◆ What you have to do ◆
Go to the line below that has "ความแตกต่างของเครื่องยนต์ 2 จังหวะและ 4", print it and each line after it exactly, and stop after the line that has "Sitemiz, 5651 Sayılı"; leave out pictures.

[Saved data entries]
********************
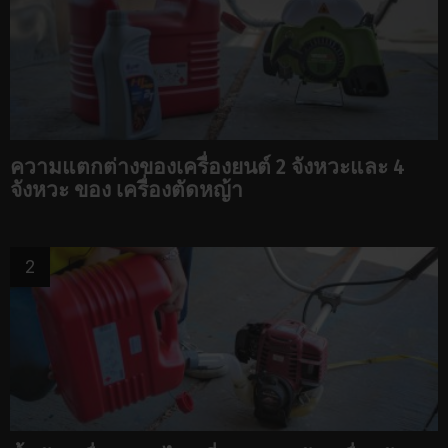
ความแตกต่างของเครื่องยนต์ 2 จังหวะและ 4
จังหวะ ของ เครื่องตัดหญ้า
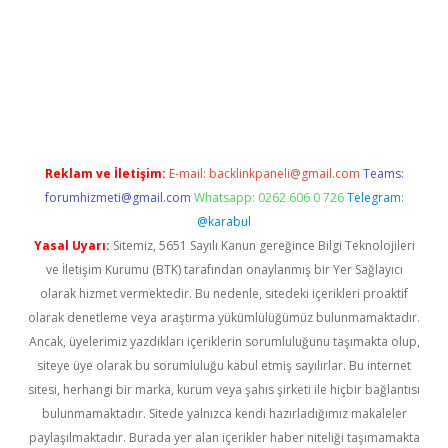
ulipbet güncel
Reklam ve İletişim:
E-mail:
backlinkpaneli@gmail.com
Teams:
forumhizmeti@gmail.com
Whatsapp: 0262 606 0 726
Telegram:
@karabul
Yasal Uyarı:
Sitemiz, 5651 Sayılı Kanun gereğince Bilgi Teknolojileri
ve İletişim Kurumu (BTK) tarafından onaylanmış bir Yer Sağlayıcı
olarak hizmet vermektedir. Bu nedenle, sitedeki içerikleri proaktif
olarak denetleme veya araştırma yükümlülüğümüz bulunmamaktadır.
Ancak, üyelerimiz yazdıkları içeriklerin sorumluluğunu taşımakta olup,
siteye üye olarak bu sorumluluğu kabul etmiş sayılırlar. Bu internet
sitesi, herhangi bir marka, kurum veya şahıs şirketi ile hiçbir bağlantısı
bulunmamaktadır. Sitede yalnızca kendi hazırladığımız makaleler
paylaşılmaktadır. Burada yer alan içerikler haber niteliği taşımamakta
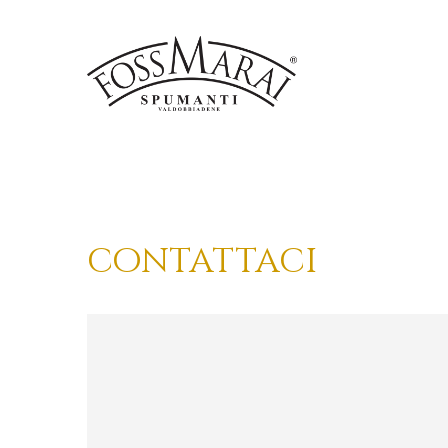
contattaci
********************
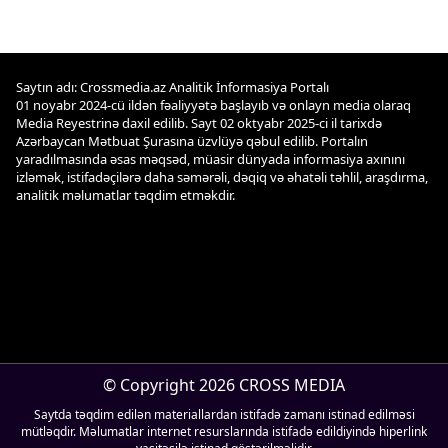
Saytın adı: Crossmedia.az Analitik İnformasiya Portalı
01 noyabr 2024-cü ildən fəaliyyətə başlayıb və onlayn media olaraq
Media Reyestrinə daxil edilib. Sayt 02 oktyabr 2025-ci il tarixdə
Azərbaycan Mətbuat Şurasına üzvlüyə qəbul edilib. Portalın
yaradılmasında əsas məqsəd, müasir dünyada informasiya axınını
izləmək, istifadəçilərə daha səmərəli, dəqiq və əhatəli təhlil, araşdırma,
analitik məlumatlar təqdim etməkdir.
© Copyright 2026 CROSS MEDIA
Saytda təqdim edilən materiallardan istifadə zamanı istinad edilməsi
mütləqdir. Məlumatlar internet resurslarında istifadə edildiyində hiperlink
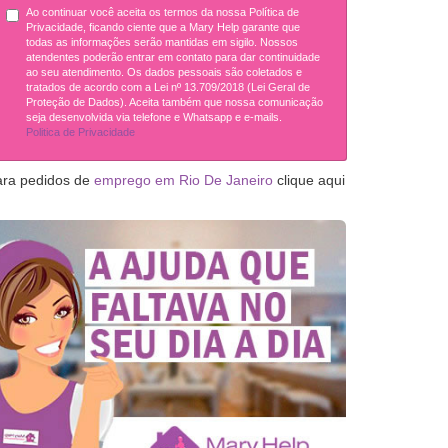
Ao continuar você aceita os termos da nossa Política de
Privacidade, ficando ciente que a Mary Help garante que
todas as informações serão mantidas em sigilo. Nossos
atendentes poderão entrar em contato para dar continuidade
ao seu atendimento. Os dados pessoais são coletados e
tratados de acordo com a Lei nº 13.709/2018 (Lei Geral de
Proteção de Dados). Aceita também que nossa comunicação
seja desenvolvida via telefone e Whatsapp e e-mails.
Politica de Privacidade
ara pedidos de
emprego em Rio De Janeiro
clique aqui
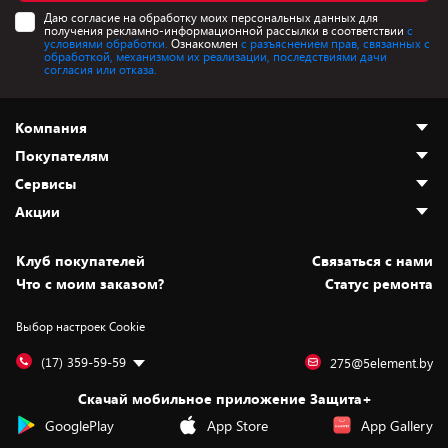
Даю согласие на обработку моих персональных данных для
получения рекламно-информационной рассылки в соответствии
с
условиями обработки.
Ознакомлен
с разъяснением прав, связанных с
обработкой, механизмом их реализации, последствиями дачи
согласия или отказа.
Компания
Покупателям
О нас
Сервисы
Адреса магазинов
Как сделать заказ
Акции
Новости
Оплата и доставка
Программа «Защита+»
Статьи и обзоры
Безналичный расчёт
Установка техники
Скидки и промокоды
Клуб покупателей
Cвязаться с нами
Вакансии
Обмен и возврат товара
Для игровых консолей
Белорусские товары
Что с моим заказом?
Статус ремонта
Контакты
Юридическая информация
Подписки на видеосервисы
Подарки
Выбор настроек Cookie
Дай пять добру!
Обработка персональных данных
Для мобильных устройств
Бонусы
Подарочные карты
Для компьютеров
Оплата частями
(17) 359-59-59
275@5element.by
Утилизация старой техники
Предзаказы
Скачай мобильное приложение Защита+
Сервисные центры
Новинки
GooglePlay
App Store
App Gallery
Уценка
********************
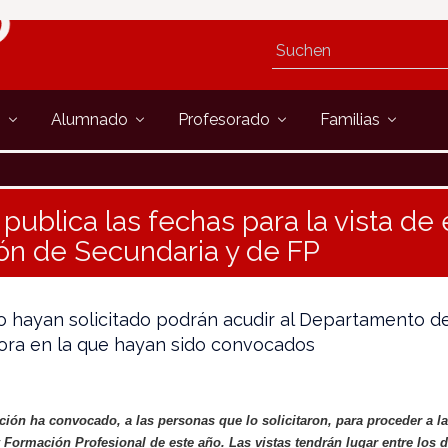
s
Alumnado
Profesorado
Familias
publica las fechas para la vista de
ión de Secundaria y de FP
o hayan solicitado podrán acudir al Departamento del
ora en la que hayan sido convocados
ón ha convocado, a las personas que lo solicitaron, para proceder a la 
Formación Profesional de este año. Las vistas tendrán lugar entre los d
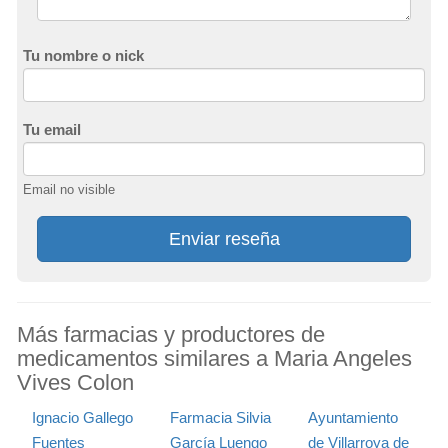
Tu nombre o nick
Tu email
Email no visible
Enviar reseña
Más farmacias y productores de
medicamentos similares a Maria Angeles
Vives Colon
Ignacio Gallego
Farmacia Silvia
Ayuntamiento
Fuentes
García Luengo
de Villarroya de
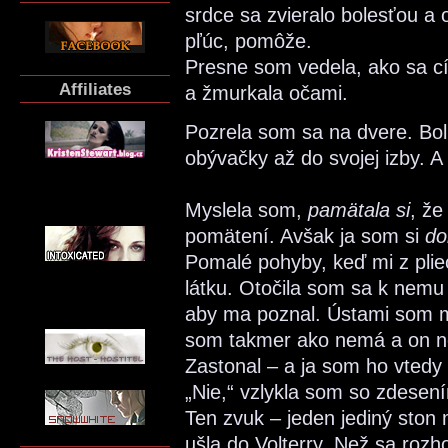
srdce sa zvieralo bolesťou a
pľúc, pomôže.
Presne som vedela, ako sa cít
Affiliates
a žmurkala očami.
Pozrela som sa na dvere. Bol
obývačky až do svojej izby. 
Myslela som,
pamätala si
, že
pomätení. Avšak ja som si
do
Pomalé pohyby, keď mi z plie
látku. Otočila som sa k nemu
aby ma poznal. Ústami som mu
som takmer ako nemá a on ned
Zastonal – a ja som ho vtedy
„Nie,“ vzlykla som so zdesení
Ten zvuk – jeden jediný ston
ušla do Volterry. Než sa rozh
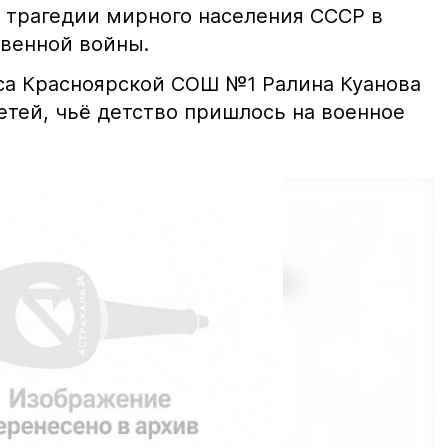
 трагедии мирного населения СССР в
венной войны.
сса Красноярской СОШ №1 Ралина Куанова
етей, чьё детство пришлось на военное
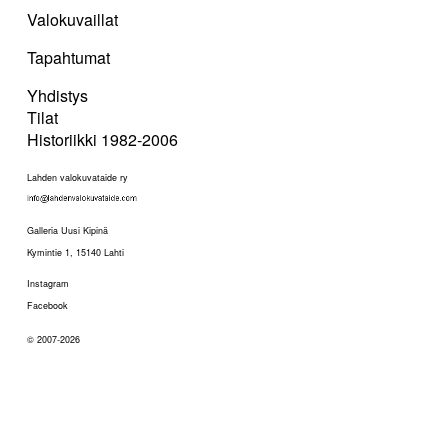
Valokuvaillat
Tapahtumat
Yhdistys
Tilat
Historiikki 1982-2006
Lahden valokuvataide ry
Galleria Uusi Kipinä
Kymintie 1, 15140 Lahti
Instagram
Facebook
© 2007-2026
********************
◆ Task answer ◆
ความแตกต่างของเครื่องยนต์ 2 จังหวะและ 4
จังหวะ ของ เครื่องตัดหญ้า
ulipbet güncel
Reklam ve İletişim:
E-mail:
backlinkpaneli@gmail.com
Teams:
forumhizmeti@gmail.com
Whatsapp: 0262 606 0 726
Telegram:
@karabul
Yasal Uyarı:
Sitemiz, 5651 Sayılı Kanun gereğince Bilgi Teknolojileri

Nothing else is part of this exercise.